For further information, the targets package documentation is a great place to start. We also recommend the presentation (and associated GitHub repository) developed by Tracey Mangin for R-Ladies Santa Barbara as another great primer.

3.4 Internal code review

Peer-review of each other’s code is a great method for mutual learning through exposure to different coding styles and packages, ensuring reproducibility, catching any bugs, and uncovering opportunities for doing things better. We recognize that this takes time, but we believe that the time commitment is worth it for us to all become better coders and write better code. As a best practice, we recommend that for any project that has at least two researchers, there should be a systematic review of any major coding elements by the researcher who did not initially write the code. By following the best practices outlined in the Coding Pipeline section of this SOP, the original coder can ensure that the reviewing coder knows exactly which pieces of code are critical for their review.

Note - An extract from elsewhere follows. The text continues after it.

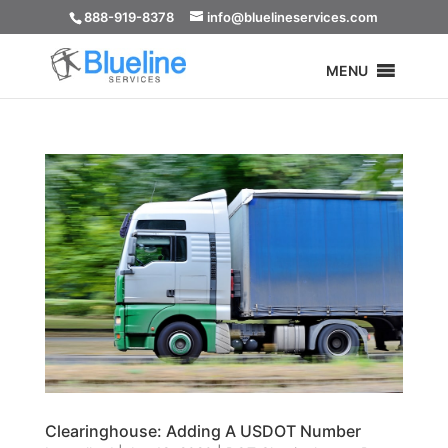
888-919-8378
info@bluelineservices.com
MENU
Clearinghouse: Adding A USDOT Number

Code reviews should be respectful and collegial in manner. The goal is to make all of our work better and make all us better coders, not to criticize or single anyone out.

The original coder and reviewing coder should coordinate on the best method for feedback, whether that is through direct pull requests to the code, an email outlining suggestions, or a Google doc outlining suggestions.

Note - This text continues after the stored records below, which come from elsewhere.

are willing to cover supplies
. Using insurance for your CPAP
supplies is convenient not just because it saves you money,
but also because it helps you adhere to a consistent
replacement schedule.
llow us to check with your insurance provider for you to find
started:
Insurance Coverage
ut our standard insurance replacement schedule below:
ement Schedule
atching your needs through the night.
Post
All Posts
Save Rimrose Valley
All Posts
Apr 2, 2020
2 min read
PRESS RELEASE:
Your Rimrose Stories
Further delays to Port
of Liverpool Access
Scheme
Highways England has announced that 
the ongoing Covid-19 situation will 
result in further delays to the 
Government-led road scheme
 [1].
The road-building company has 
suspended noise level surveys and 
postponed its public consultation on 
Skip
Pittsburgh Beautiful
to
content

For further guidance on effective code reviewing techniques and guiding principles, we recommend using the Tidyteam code review principles. These were developed by the tidyteam for maintaining packages such as those found in the tidyverse and tidymodels. These guidelines are based on Google’s Code Review Developer Guide, another helpful resource.

3.5 Exploratory Data Analysis

Much of the work emLab does is Exploratory Data Analysis (EDA), especially during the beginning stages of a project when we are familiarizing ourselves we new datasets and rapidly prototyping data wrangling and modeling approaches. The following quote from Hadley Wickham’s R for Data Science describes EDA as:

EDA is an iterative cycle. You: 1) Generate questions about your data; 2) Search for answers by visualising, transforming, and modelling your data; 3 Use what you learn to refine your questions and/or generate new questions.

EDA is a creative and exploratory process without defined rules. Hadley Wickham’s chapter on EDA is an excellent place to start for ideas, but we encourage creativity and exploration during this phase of a project.

However, we recommend as a best practice that all EDA should include an “Interpretations, questions, and new ideas” section. The researcher doing EDA is poised in an excellent position for providing initial interpretations of the data, raising outstanding questions about the data, and generating novel insights and potential research questions. This section should contain the following information:

  • Interpretations about what you found. Does it match our intuition? Is there anything surprising?
  • Questions about the data. Are there any questions about how to use or interpret the data? Are there any potential problems with the data or analysis?
  • New insights and research questions. Have you uncovered any new insights about the data or research? Have you discovered any new research questions that might be worth pursuing?

By including a section in each EDA analysis that discusses these aspects, we can build insight generation into our workflows. This information should be in an easy to find location on the Team Drive, such as in a markdown-reports directory that contains EDA PDFs generated by R Markdown. This way, other members of the project team can read it, digest it, and respond with further ideas.